Biz iletişim kurmayı bilmiyoruz aslında.  Davam, insanın kendisi olduğu için iletişim ilgimi hep çekmiştir. Nitekim iletişimin sağlanamadığı bir anımız yok. Öyle ki kısa bir süre yazmayı bıraktım, insan ve ilişkilerini gözlemlemek adına. Ancak şunu diyebilirim ki iletişim sadece konuşmaktan ibaret değil.  Birkaç yıl önce bir dergide Batılı bir düşünür, iletişimde gerçekle kurguyu birbirinden ayırt etmek oldukça zor” minvalinde bir söz etmişti. Okurken şaşırmamıştım. Geçen yılın üstünden hâlâ aynı minval. Ve gerçekten çok haklı tezinde. İnsan gerçekte hangi kimlikle iletişim sağladığının farkında hiç değil. 

Oysa iletişim, insan davranışlarının net bir şekilde yansımasını sağlayan temel bir kurgunun öğesidir. İki insan birbirinin farkına vardığı andan itibaren iletişim başlar. Tüm bedensel ahvali içinde bunu anlayamamak mümkün değil. Bizim başkalarını, başkalarının da bizi anlamasını yarayan bir süreçten bahsediyorum. Özellikle belirtmeliyim ki iletişim kurarken ne söylediğimizden ziyade söylemek istediklerimizi nasıl ifade ettiğimizin önemini aksetmek birincil görev olmalı. Başka bir deyişle üslup, iletişim tarzımızın belirleyici unsurudur. İşte iletişimin kimliği şu kilit noktayla daha anlaşılır. Üslubu es geçmek iletişimin değerlendirilmesindeki asıl amacın akışını bozacaktır. Çünkü anlamların paylaşılma süreci üsluptan geçmektedir.

Ve iyi bir iletişimin insan hayatına getirileri;

Kendini tanıma ve karşındakini tanıma

İletişim kurma ve iletişim sürecini anlama

Empati sağlama, bu noktada açık olmak, dili doğru kullanmak

Problem giderme, İşlerin akışının hızlanması

Dinleme algısı, hepimizin mustarip olduğu bir konu ki insanlar iletişim kurarken karşındaki insanı dinlemeyi alışkanlık haline getirebiliyor, doğru iletişimle.
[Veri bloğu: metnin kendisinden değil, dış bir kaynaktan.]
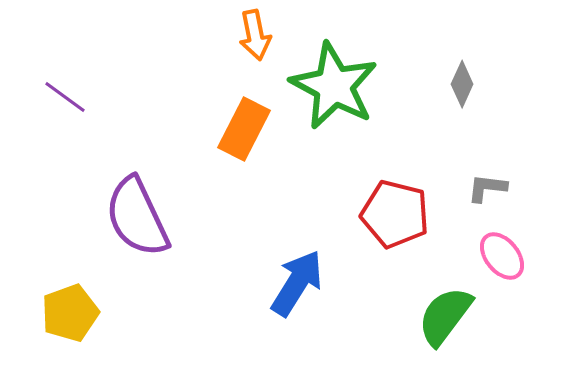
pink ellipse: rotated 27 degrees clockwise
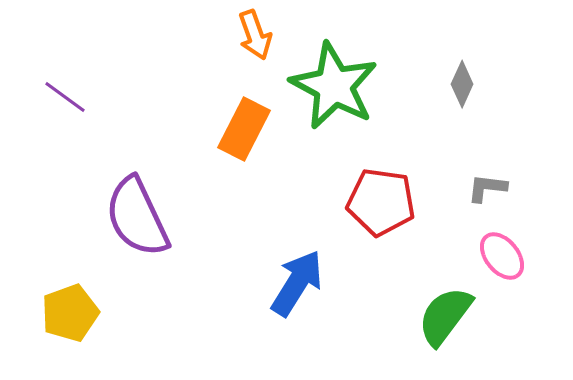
orange arrow: rotated 9 degrees counterclockwise
red pentagon: moved 14 px left, 12 px up; rotated 6 degrees counterclockwise
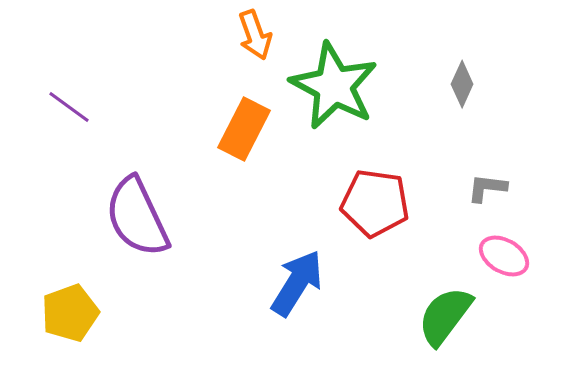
purple line: moved 4 px right, 10 px down
red pentagon: moved 6 px left, 1 px down
pink ellipse: moved 2 px right; rotated 21 degrees counterclockwise
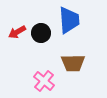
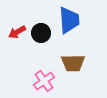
pink cross: rotated 15 degrees clockwise
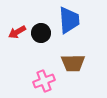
pink cross: rotated 15 degrees clockwise
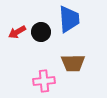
blue trapezoid: moved 1 px up
black circle: moved 1 px up
pink cross: rotated 15 degrees clockwise
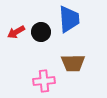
red arrow: moved 1 px left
Ve böylelikle mesajlar hedef kitlede.

İnsanların en başta gelen ihtiyaçlarından biri anlaşılmaktır. Nitekim iletişim önemli! Hayatın anlamı, insanın varoluş nedeni, hayatta kalmak güdüsü… Hepsi ve daha fazlası kurgunun ardına gizleniyor, farkına varmadan.

İletişimsizlikte kayboluyor insan…

Yazmak, konuşmak fuzuli hale geliyor, bir süre sonra.

Cehalet, ölüm, öfke, yanlış anlaşılma, evlilikler, boşanmalar, katliamlar vs. birçok şeyin hayatımızda anlamlandırılmamasına maruz kalıyoruz.

Bunlar kurgu değil, gerçeğin kendisi, bir toplum için yanlış iletişim felaket.